What you should do: Word for word, return the lines from the start of the entries below through the line that has "und lässt sich".
═════ The data
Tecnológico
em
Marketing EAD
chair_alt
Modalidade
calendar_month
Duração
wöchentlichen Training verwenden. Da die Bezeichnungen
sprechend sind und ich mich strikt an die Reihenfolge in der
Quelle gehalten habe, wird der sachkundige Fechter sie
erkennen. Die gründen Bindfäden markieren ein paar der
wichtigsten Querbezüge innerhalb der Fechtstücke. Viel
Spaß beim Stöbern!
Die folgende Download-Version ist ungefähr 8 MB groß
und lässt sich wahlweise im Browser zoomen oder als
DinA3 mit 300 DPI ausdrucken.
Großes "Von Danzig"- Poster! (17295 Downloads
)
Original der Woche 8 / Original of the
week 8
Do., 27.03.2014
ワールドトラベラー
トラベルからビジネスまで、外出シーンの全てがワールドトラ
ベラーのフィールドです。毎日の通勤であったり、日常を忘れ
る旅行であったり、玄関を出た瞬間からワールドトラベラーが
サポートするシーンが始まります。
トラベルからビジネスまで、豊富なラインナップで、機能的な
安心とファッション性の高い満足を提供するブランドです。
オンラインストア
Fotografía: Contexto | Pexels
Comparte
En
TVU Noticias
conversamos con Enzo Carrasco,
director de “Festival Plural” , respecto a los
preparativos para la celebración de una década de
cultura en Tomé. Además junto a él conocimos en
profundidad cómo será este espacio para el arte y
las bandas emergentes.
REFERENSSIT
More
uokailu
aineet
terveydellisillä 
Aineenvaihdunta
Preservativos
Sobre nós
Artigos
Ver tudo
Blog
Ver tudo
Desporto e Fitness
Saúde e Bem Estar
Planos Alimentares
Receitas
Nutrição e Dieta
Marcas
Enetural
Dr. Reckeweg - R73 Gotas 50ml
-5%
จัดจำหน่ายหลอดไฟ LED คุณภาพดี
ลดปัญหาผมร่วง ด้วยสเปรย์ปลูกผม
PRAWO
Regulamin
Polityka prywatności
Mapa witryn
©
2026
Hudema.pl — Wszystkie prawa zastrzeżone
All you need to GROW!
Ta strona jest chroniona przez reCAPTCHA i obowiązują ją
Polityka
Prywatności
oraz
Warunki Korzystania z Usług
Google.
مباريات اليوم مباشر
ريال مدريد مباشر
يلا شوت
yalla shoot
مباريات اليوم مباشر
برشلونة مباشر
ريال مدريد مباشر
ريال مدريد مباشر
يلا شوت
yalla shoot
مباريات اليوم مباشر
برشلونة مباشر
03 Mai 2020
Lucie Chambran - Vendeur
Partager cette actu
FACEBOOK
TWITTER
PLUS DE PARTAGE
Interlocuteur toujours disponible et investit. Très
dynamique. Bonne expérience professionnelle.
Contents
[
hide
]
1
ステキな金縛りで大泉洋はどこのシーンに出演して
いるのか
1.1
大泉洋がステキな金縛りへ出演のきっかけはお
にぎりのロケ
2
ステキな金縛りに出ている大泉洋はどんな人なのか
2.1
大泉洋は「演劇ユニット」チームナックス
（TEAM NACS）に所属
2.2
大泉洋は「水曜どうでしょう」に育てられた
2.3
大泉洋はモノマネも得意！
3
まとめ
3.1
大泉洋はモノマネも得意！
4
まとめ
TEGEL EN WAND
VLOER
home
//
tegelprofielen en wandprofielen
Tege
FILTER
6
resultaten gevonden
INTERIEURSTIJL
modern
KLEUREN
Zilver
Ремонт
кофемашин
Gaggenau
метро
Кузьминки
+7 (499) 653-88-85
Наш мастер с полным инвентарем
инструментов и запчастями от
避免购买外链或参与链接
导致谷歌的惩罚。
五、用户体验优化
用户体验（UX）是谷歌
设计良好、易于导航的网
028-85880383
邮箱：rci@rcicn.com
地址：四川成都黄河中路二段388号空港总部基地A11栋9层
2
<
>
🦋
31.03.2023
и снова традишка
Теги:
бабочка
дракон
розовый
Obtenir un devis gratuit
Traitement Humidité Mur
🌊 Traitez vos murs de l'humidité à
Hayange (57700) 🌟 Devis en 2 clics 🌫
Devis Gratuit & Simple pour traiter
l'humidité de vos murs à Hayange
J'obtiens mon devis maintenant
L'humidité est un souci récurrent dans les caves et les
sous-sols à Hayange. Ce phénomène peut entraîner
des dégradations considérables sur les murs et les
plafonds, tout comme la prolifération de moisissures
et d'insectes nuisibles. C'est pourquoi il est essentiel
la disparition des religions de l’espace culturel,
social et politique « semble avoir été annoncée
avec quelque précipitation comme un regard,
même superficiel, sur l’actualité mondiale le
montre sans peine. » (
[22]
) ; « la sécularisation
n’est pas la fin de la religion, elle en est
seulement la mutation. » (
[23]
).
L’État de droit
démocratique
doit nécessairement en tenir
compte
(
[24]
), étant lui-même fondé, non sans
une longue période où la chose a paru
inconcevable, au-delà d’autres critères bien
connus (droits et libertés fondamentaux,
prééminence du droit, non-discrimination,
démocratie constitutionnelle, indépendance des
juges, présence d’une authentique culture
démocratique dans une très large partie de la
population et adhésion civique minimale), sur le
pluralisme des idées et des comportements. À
══════════
Reply to the exercise:
Tecnológico
em
Marketing EAD
chair_alt
Modalidade
calendar_month
Duração
wöchentlichen Training verwenden. Da die Bezeichnungen
sprechend sind und ich mich strikt an die Reihenfolge in der
Quelle gehalten habe, wird der sachkundige Fechter sie
erkennen. Die gründen Bindfäden markieren ein paar der
wichtigsten Querbezüge innerhalb der Fechtstücke. Viel
Spaß beim Stöbern!
Die folgende Download-Version ist ungefähr 8 MB groß
und lässt sich wahlweise im Browser zoomen oder als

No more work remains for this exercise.